Serenity - 3D Method of Moments Simulation

Serenity is an electromagnetic signature code that calculates the scattered fields and radar cross section of arbitrarily shaped, three-dimensional objects using the 3D Method of Moments (MoM) and RWG triangular basis functions. It is intended to be used for electrically small objects that the asymptotic techniques are ill-suited to handle.

Serenity implements the Electric Field Integral Equation (EFIE) and Magnetic Field Integral Equation (MFIE) making possible the simulation of thin, open structures (EFIE) and closed bodies (MFIE/CFIE). Serenity is compatible with Xpatch and FISC facet files.

Serenity uses the traditional, full-matrix approach to the MoM problem, and the novel Multilevel Fast Multipole Algorithm (MLFMA) for the simulation of larger problems possessing many more unknowns.

Brief capability summary:

Conducting (PEC) objects

Electric and Magnetic field integral equations

RWG basis functions

Full matrix solver using LU decomposition

Parallelized Multilevel Fast Multipole Method (MLFMA) solver for problems of greater size

Conjugate Gradient Squared (CGS), Biconjugate Gradient Stabilized (Bicg-Stab), and Generalized Minimum Residual (GMRES) iterative solvers

ILU preconditioners to improve MLFMA solver performance

Fully parallelized matrix fill

Written completely in C

Surface current output suitable for viewing by Emerald

Binaries available for Windows and x86 Linux platforms

The Addition Theorem is a powerful mathematical relationship that forms the basis of the Fast Multipole Method and the MLFMA.

The FMM allows for the representation of interactions between clusters of sources in a group by considering that group as a whole, reducing the required storage and computational complexity.
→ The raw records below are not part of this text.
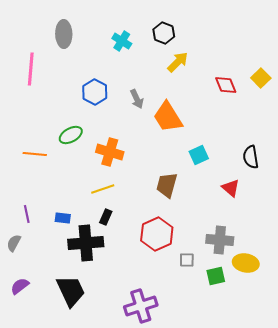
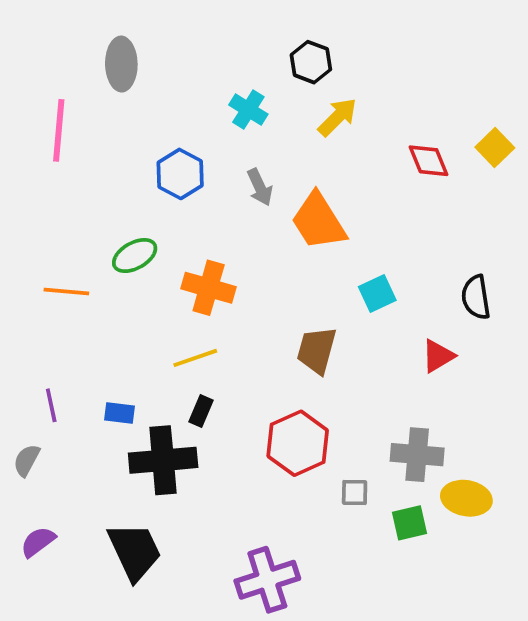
cyan cross: (122, 41) -> (248, 110), moved
red triangle: (231, 188) -> (438, 356), turned 48

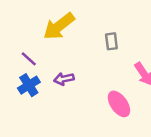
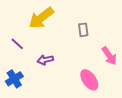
blue cross: (29, 85) -> (14, 79), moved

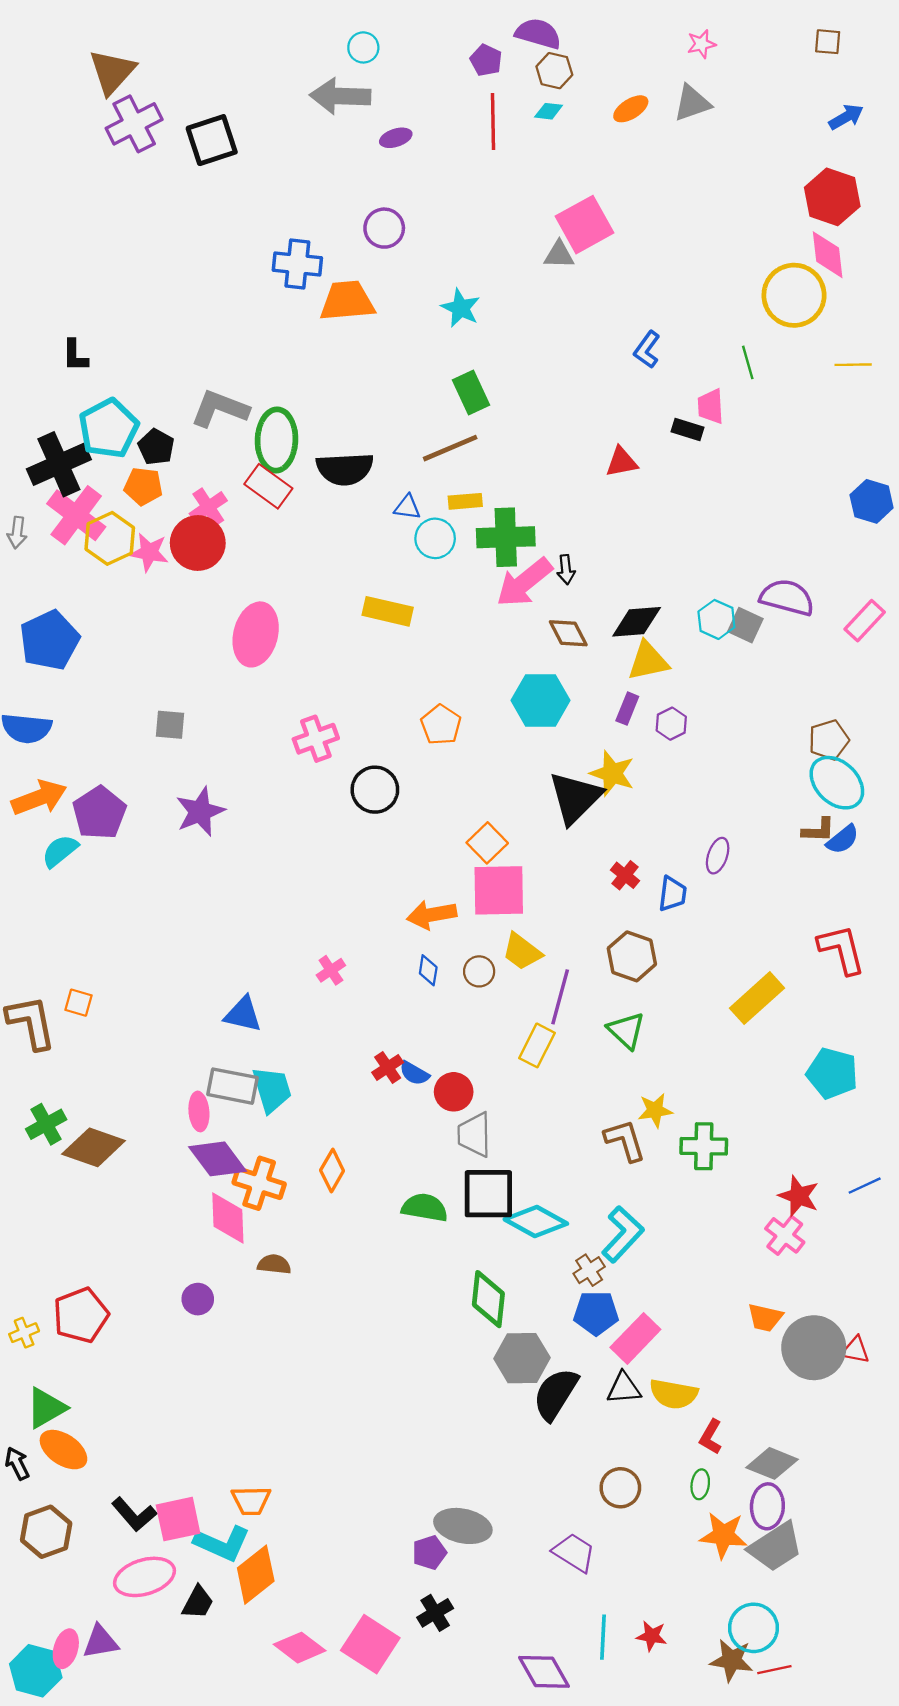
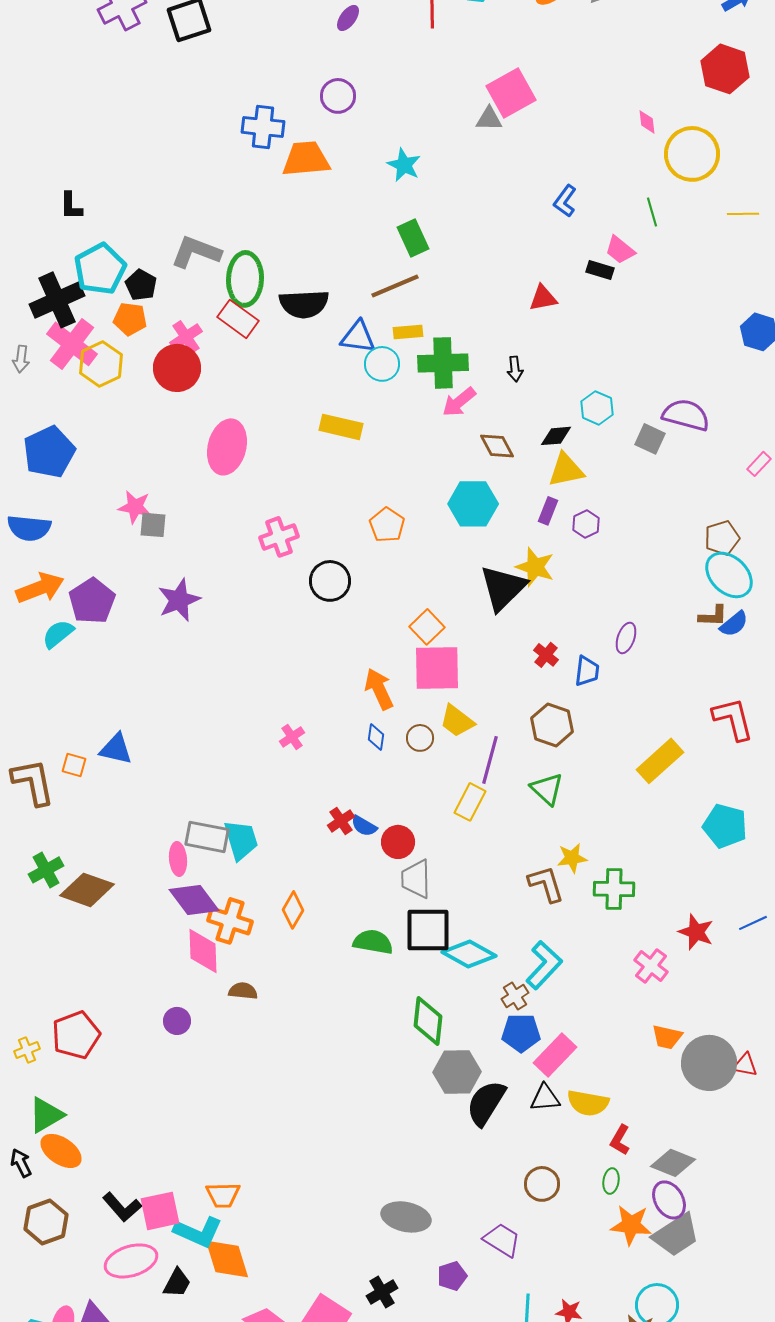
purple ellipse: (396, 138) -> (348, 18), turned -36
pink diamond: (828, 255) -> (647, 122), moved, size x0.6
pink trapezoid: (711, 406) -> (620, 250), turned -48
blue triangle: (407, 507) -> (358, 337), size x1.5
pink star: (149, 552) -> (135, 507), moved
black arrow: (566, 570) -> (515, 369), moved
pink arrow: (524, 582) -> (459, 402), size x0.7
cyan hexagon: (716, 619) -> (597, 408), moved
pink rectangle: (865, 621) -> (759, 464), moved, size x0.7
black diamond: (637, 622) -> (556, 436), size x0.7
orange arrow: (432, 915) -> (379, 689), turned 75
blue triangle: (243, 1014) -> (116, 749), moved
pink cross: (785, 1235) -> (651, 966), moved
purple ellipse: (767, 1506) -> (669, 1200), turned -33
purple pentagon: (429, 1553) -> (452, 1276), moved
orange diamond: (256, 1575) -> (227, 1259), turned -69

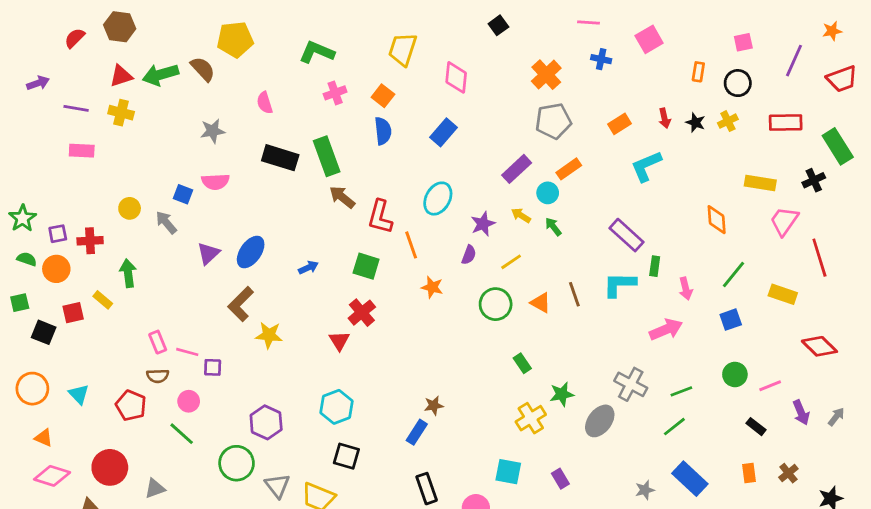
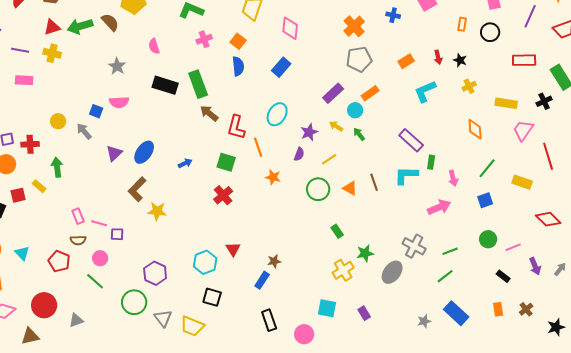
yellow cross: (728, 121) -> (469, 86), moved
gray star: (213, 131) -> (117, 66), turned -30
red triangle: (339, 341) -> (233, 249), moved

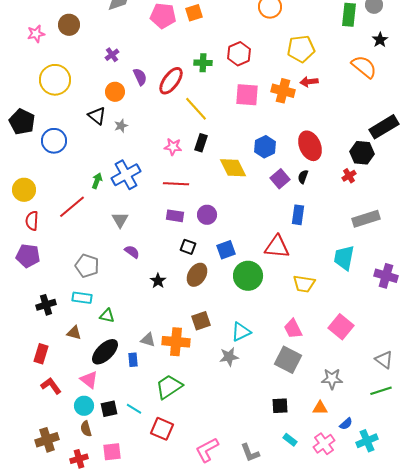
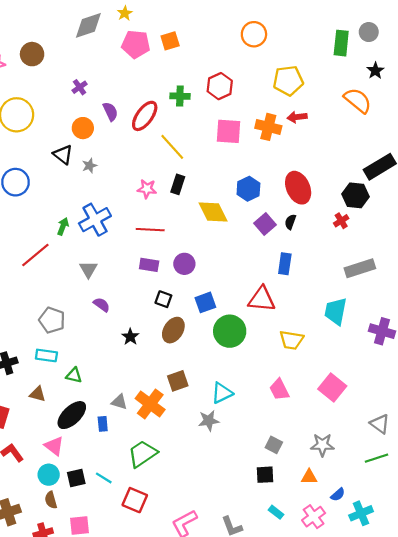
orange cross: (176, 342) -> (150, 404), turned 32
gray square: (288, 360) -> (274, 445), moved, size x0.6

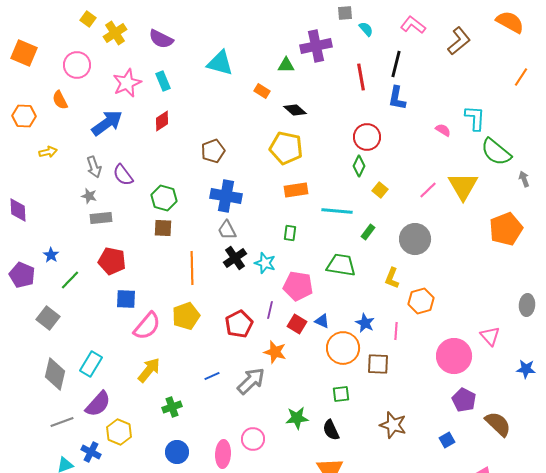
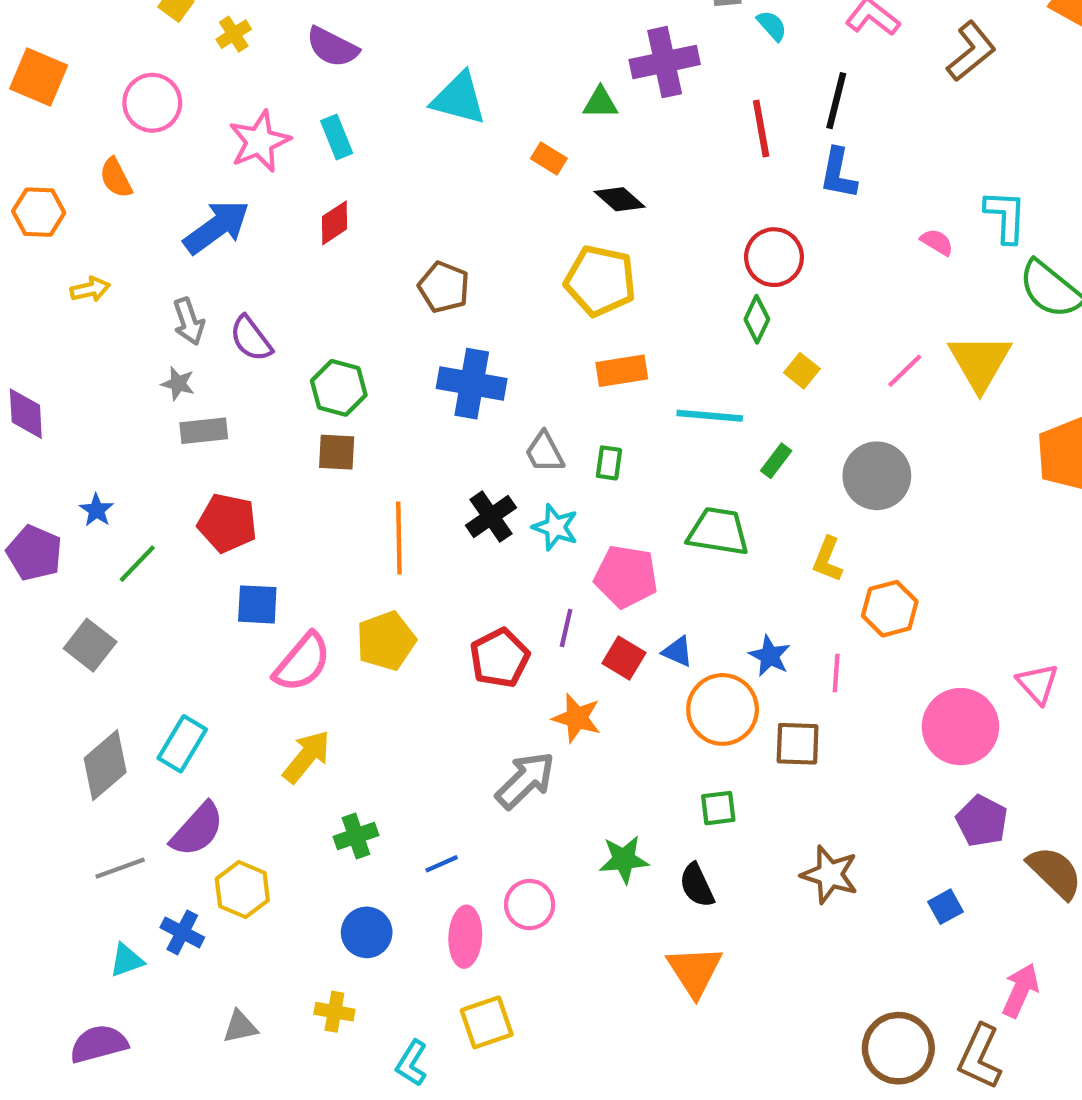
yellow cross: (115, 33) -> (234, 34), size x0.7
brown pentagon: (213, 151) -> (444, 287), turned -30
gray trapezoid: (227, 230) -> (545, 452), moved
gray diamond: (55, 374) -> (105, 765), turned 36
blue line: (212, 376) -> (442, 864), moved

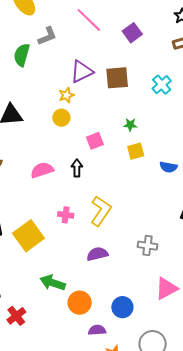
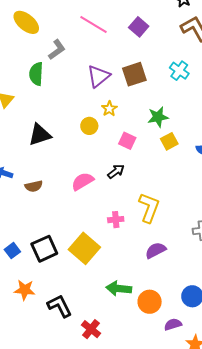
yellow star: (66, 95) -> (109, 109), moved
green star: (130, 125) -> (158, 117), size x1.5
pink square: (95, 141) -> (127, 141), turned -30
black arrow: (77, 168) -> (116, 171), turned 66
The MLFMA extension of the FMM accelerates the matrix-vector product in an iterative solver from O(N²) to O(Nlog(N)).

The MLFMA allows for MoM simulation of objects of far greater electrical size than a traditional full-matrix approach. Where before a simulation would be limited to objects a few electrical wavelengths in size, the MLFMA allows for objects of many tens of wavelengths on the same computing hardware and memory.